Privatização da EDP travou contribuição sobre a eletricidade em 2011

O ex-secretário de Estado contou que a criação de uma contribuição extraordinária sobre os produtores da eletricidade ia gerar 300 milhões de euros por ano e permitiria travar o aumento dos preços e acelerar o fim da dívida tarifária. Das reuniões que manteve com o então ministro das Finanças, ficou com a impressão de que Vítor Gaspar não pareceu muito apoiante dessa ideia. Henrique Gomes recordou uma reunião de duas horas com Vítor Gaspar em que apresentou vários argumentos para justificar a contribuição, desde o aumento dos preços da eletricidade aos recursos financeiros que a dívida tarifária à EDP estava a absorver. E até este:

É das poucas oportunidades que este Governo tem de aliviar os custos para a economia e para os consumidores.” Ao que Vítor Gaspar terá respondido: “Se o argumento é político está acabada a reunião”.

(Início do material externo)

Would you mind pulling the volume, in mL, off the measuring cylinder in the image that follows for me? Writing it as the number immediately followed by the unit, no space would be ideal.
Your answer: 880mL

Henrique Gomes admite que o argumento subjacente era a privatização da EDP, mas referiu que tal nunca ficou expresso. E adiantou que se esse foi o objetivo, não “foi um objetivo inteligente” porque teria sido melhor fazer a operação com a casa limpa e aponta para os problemas que existem agora no setor da eletricidade.

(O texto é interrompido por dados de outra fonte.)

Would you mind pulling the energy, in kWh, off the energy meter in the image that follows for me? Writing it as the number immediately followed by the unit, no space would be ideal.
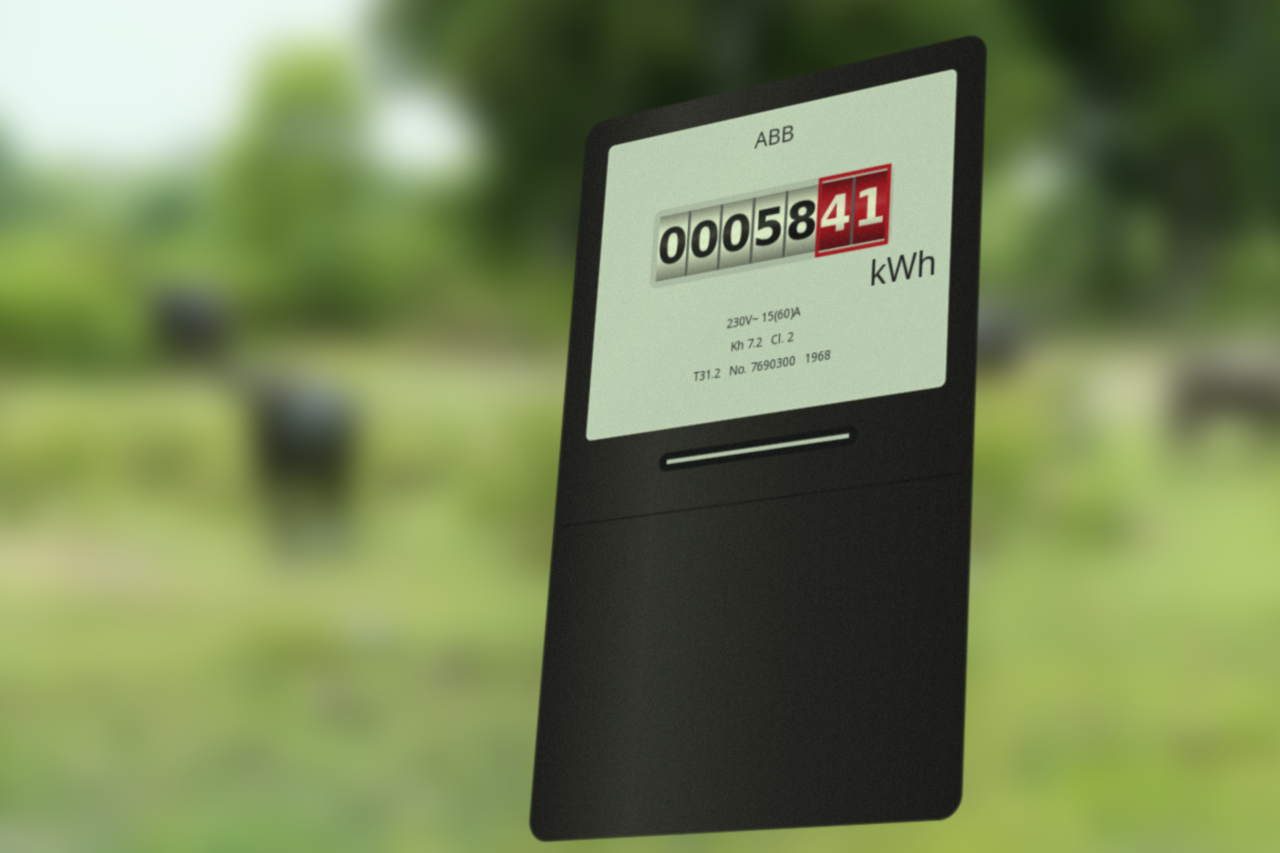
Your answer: 58.41kWh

Henrique Gomes até admite que a posição das Finanças era legítima e recorda uma reunião que teve com Maria Luís Albuquerque que a então secretária de Estado das Finanças interrompeu durante alguns minutos para regressar “lívida” e com o desabafo de que “não havia dinheiro nem para engraxar sapatos”. Mas considera que houve uma “má perceção, um erro das Finanças” e perdeu-se uma oportunidade. “A culpa é de quem andou a pôr as rendas excessivas debaixo do tapete”.

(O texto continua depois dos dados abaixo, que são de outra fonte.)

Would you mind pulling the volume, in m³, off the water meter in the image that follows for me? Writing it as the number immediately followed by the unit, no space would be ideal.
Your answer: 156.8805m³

A contribuição extraordinária sobre a energia só avançou em 2014 ainda no Governo de Passos Coelho, mas com um perfil diferente do modelo inicial que incidia apenas sobre os produtores de eletricidade que tinham centrais atribuídas fora do regime de mercado — deixando de fora a REN e a Galp — e a receita iria toda para abater à dívida do setor elétrico e não para o Orçamento do Estado.

O antigo secretário de Estado adiantou que até chegou haver um entendimento com as empresas renováveis e a cogeração sobre a tal contribuição, mas a EDP propôs medidas alternativas que rejeitou porque considerou que eram “paliativos”, não resolviam o problema dos custos a prazo, afirmou quando questionado por Jorge Costa do Bloco de Esquerda.

Questionado pelo deputado do PCP, Bruno Dias, sobre se Santos Pereira fez tudo o que a EDP queria depois da sua saída, Henrique Gomes admitiu que o ex-ministro terá feito o que o deixaram fazer para cortar nos custos/rendas da energia. Reconhece que os custos até baixaram, mas confessou que ficou “chocado” com o diploma de 2013 que introduziu cortes nos pagamentos aos parques eólicos, mas em troca de mais cinco anos de tarifas garantias. “Aquilo não são cortes, são alívios de tesouraria” que podiam ter sido feitos de forma mais equilibrada.

Gomes demitido da Gás de Portugal após Mexia assumir a presidência

Nesta audição, Henrique Gomes contou também que já tinha encontrado António Mexia antes de chegar ao Governo quando este assumiu a presidência da Gás de Portugal em 1998. Gomes que tinha acabado de sair da administração desta empresa ficou como consultor, mas o seu contrato foi denunciado três meses depois. “Alguma coisa que tivesse feito não terá merecido a confiança”. Mas acabou por concluir que “foi uma desculpa esfarrapada”.

O ex-secretário de Estado diz ainda que terminou o seu vínculo com a REN (Redes Energéticas Nacionais) em 2012 depois de ter admitido numa entrevista que António Mexia era “um osso duro de roer”. Foi uma entrevista política, mas que “caiu mal na administração da REN”, então liderada por Rui Cartaxo, e a incomodidade gerada resultou num acordo para sair, afirmou ao deputado do PSD, Jorge Paulo Oliveira.

O antigo secretário de Estado da Energia não assume que foi o pai do termo rendas excessivas da eletricidade, mas admite que a expressão apareceu na primeira revisão do memorando da troika depois de conversas com o Governo. E lembra que quando chegou à pasta da energia, estava confrontado com um aumento de preços de 12%, isto sem contar com o agravamento do IVA que foi imposto pela própria troika. Era preciso fazer alguma coisa e foi aí que surgiu a proposta da contribuição extraordinária.